Multi-image point correspondence data:
==============================

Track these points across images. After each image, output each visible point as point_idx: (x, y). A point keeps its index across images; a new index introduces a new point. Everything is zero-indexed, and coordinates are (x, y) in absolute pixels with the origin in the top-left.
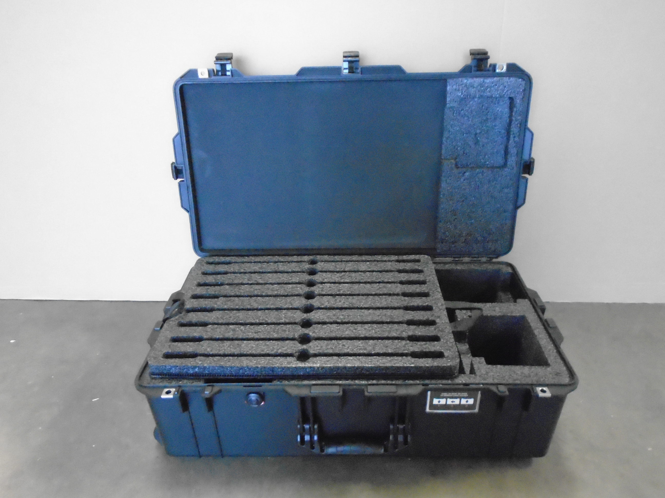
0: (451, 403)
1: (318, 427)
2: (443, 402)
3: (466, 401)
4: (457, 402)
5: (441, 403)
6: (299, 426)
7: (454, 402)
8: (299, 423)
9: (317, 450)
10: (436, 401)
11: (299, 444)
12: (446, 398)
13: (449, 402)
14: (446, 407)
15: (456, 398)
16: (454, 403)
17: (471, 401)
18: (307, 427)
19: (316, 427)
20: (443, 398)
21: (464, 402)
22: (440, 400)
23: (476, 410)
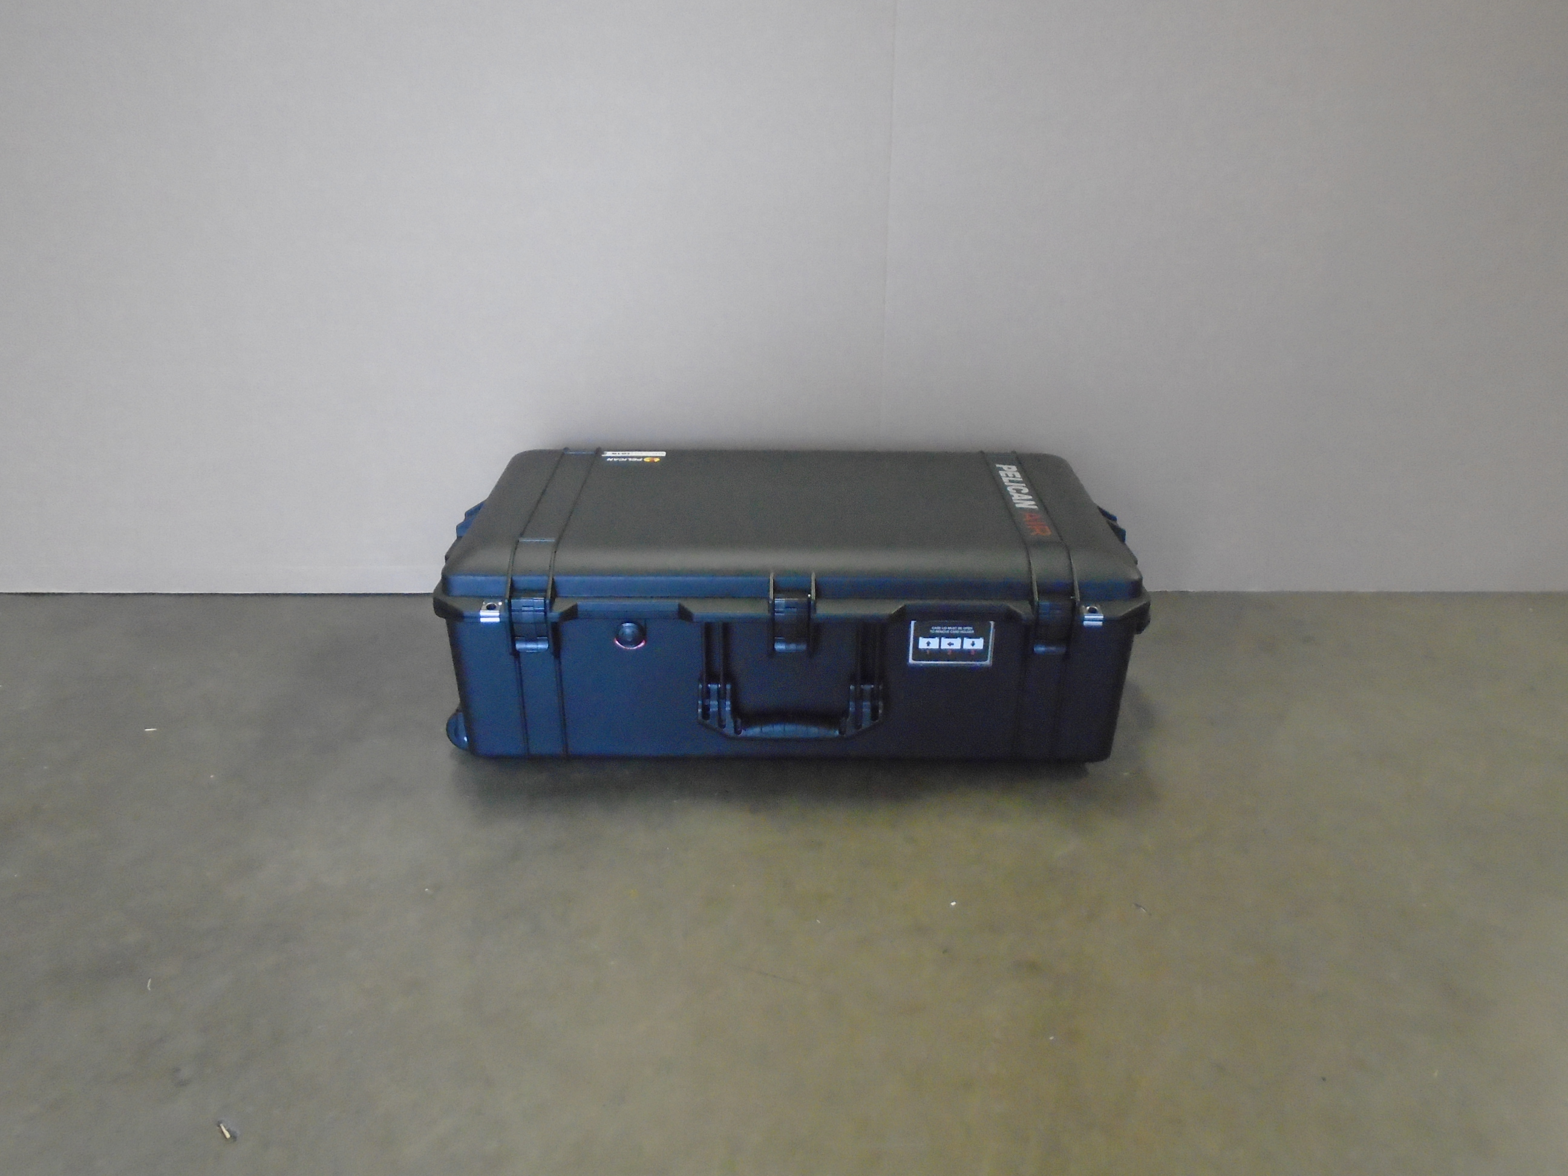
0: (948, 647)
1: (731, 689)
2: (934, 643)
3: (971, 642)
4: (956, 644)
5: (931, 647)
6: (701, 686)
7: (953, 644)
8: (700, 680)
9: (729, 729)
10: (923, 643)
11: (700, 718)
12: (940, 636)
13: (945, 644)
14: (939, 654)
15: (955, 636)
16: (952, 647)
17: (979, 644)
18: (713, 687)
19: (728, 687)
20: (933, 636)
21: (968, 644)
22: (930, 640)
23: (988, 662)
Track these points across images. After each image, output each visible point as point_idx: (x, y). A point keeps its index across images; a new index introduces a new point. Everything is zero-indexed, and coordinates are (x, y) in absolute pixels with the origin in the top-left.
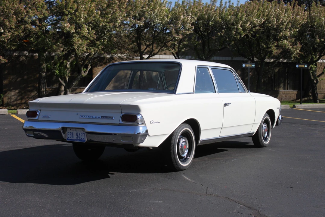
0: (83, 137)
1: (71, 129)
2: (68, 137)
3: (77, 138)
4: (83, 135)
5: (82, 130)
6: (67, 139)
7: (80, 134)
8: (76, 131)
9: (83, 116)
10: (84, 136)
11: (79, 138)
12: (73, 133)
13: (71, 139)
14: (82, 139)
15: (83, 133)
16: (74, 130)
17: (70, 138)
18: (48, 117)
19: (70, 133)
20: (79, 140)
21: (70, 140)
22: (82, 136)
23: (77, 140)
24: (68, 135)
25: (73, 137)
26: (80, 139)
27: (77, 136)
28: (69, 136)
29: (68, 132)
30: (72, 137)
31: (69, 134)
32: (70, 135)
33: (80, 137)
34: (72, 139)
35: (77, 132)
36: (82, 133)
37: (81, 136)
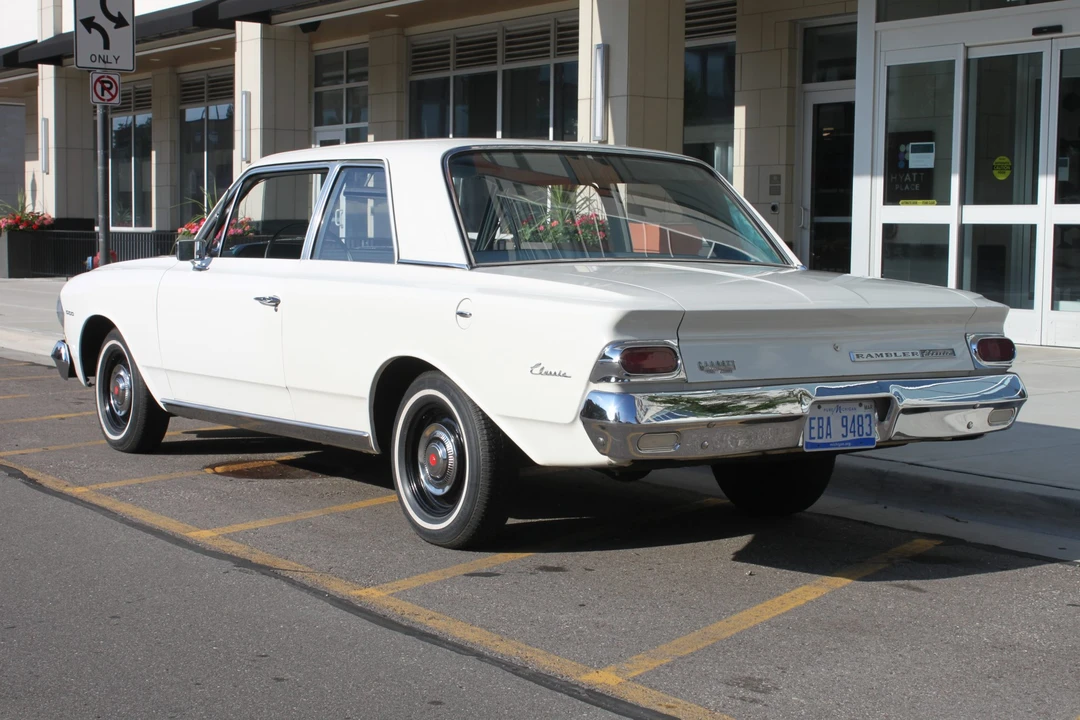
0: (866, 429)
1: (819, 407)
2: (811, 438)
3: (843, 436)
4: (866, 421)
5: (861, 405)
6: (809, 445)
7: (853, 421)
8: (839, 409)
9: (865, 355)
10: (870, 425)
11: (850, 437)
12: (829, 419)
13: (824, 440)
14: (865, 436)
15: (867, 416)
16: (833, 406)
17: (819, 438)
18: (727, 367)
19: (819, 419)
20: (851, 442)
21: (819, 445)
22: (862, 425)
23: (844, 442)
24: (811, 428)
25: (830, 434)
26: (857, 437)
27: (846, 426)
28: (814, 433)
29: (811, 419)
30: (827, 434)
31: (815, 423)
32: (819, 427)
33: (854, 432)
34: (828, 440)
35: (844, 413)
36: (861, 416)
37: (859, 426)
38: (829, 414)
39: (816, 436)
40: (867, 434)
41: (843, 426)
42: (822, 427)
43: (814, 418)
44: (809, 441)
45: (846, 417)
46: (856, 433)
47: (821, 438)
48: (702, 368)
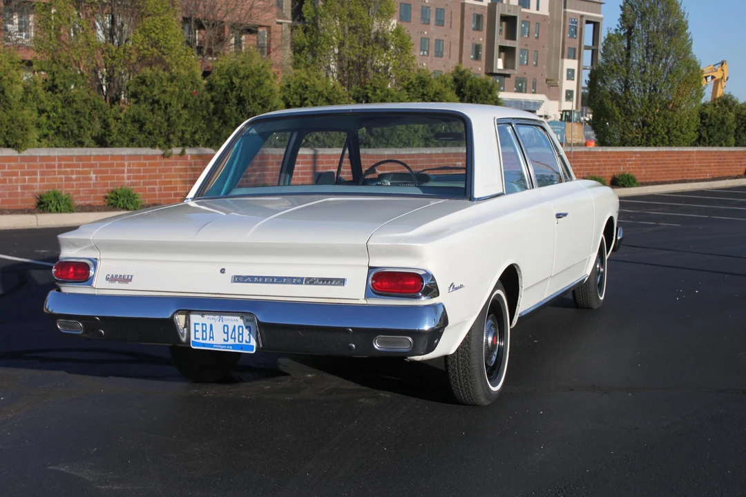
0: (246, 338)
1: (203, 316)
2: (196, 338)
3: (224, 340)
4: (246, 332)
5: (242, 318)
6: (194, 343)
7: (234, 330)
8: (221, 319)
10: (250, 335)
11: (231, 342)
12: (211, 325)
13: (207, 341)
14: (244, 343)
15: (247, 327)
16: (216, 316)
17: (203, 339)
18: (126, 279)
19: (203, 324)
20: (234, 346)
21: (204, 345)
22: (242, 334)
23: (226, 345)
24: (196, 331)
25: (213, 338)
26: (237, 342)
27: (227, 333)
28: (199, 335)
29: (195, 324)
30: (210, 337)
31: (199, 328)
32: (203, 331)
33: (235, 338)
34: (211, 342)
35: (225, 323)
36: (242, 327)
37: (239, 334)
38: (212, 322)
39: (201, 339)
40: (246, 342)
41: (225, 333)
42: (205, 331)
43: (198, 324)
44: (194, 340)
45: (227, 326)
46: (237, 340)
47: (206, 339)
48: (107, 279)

==============================

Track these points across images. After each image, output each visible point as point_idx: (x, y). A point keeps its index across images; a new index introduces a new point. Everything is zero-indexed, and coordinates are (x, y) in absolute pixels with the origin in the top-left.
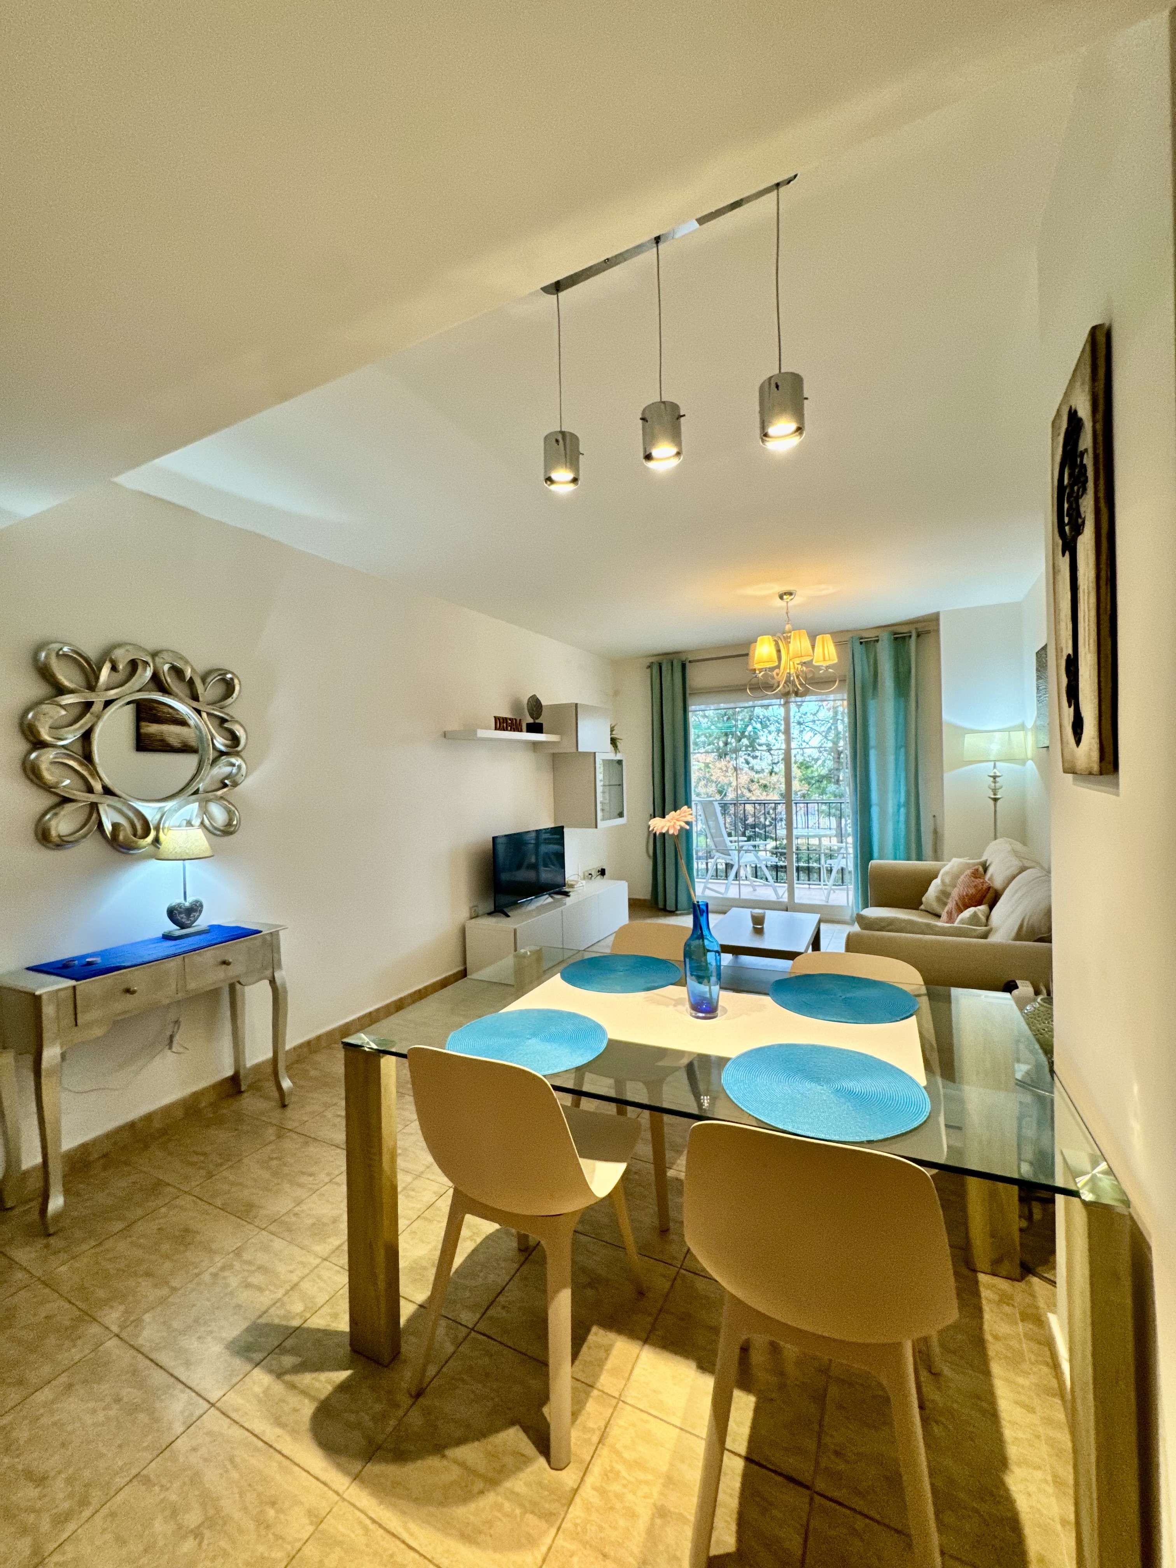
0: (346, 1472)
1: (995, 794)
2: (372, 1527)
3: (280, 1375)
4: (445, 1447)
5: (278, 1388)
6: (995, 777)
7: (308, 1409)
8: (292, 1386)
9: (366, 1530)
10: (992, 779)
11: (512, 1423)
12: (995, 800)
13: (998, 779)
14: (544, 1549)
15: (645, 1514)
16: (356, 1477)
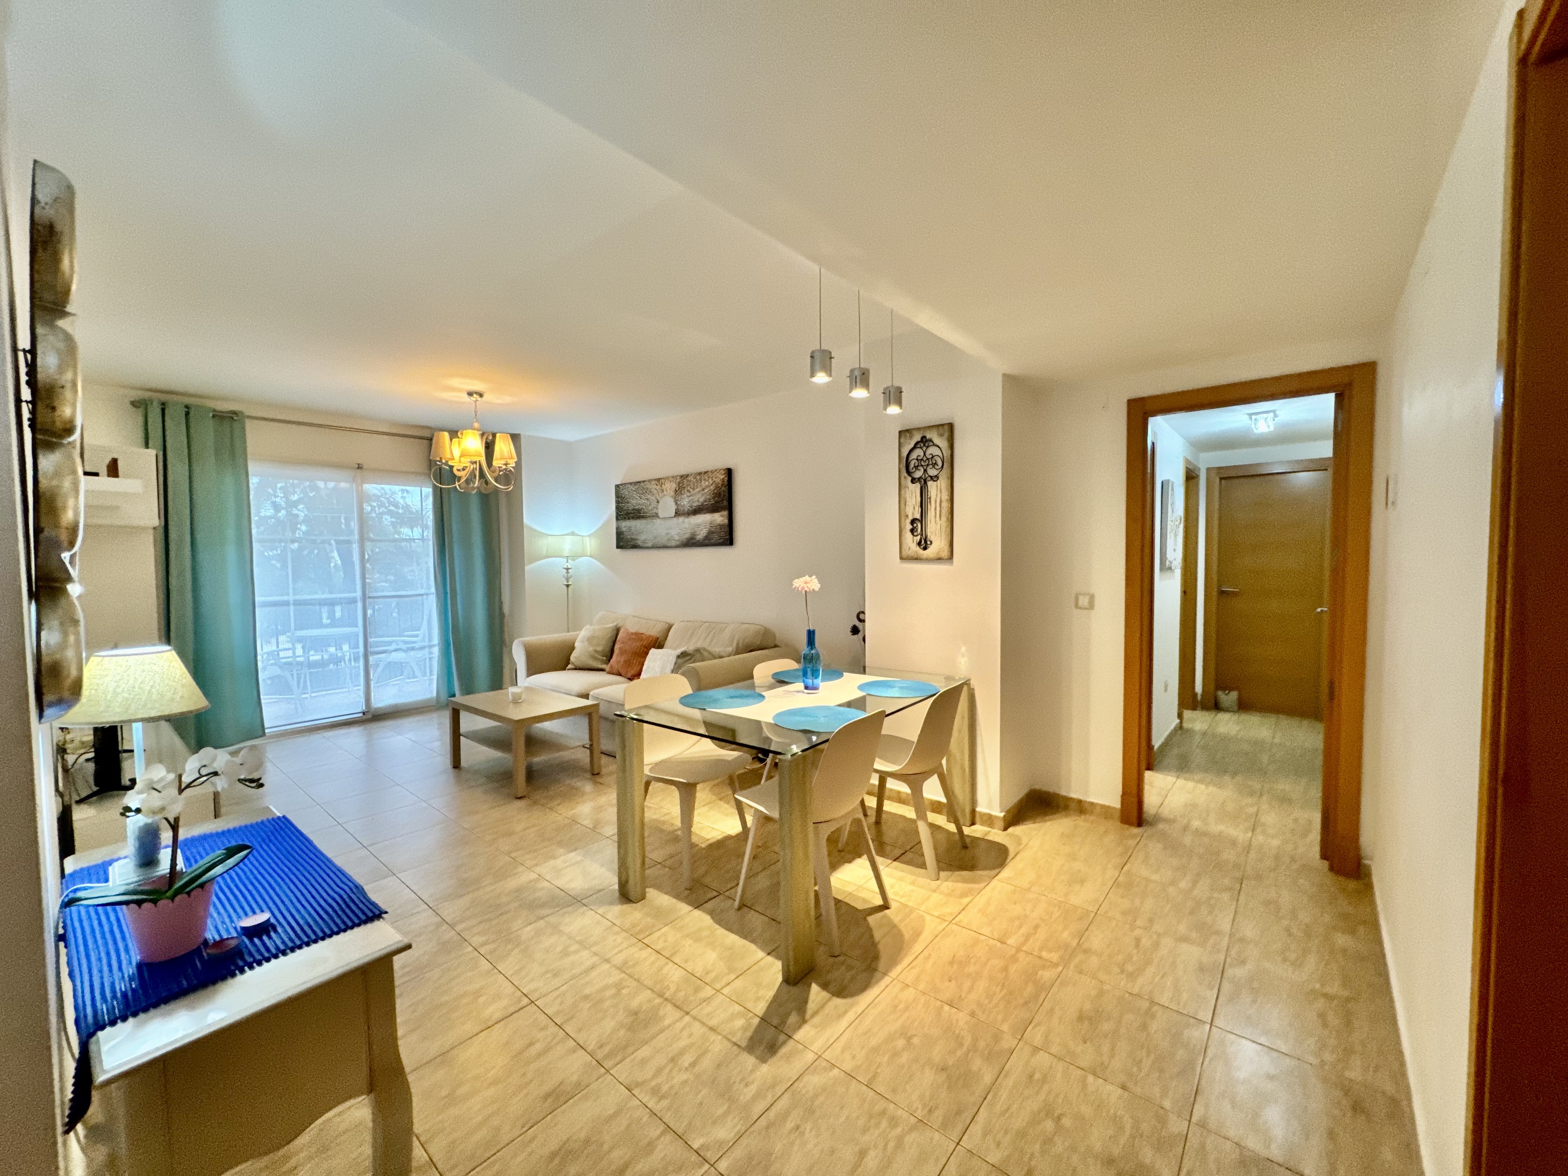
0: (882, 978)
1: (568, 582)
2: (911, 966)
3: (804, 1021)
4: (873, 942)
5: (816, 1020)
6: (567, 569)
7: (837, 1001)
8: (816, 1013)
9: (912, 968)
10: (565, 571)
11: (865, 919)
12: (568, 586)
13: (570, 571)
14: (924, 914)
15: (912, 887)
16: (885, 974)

==============================

**ASSIGNMENT:**
Rewrite the data between the lines holding "38: (829, 414)" and "48: (107, 279)", inclusive, with "(702, 368)" changed to "(702, 386)" and everything else kept the same. Leave the picture lines out of your answer.

**EXPECTED ANSWER:**
38: (829, 414)
39: (816, 436)
40: (867, 434)
41: (843, 426)
42: (822, 427)
43: (814, 418)
44: (809, 441)
45: (846, 417)
46: (856, 433)
47: (821, 438)
48: (702, 386)
0: (246, 338)
1: (203, 316)
2: (196, 338)
3: (224, 340)
4: (246, 332)
5: (242, 318)
6: (194, 343)
7: (234, 330)
8: (221, 319)
10: (250, 335)
11: (231, 342)
12: (211, 325)
13: (207, 341)
14: (244, 343)
15: (247, 327)
16: (216, 316)
17: (203, 339)
18: (126, 279)
19: (203, 324)
20: (234, 346)
21: (204, 345)
22: (242, 334)
23: (226, 345)
24: (196, 331)
25: (213, 338)
26: (237, 342)
27: (227, 333)
28: (199, 335)
29: (195, 324)
30: (210, 337)
31: (199, 328)
32: (203, 331)
33: (235, 338)
34: (211, 342)
35: (225, 323)
36: (242, 327)
37: (239, 334)
38: (212, 322)
39: (201, 339)
40: (246, 342)
41: (225, 333)
42: (205, 331)
43: (198, 324)
44: (194, 340)
45: (227, 326)
46: (237, 340)
47: (206, 339)
48: (107, 279)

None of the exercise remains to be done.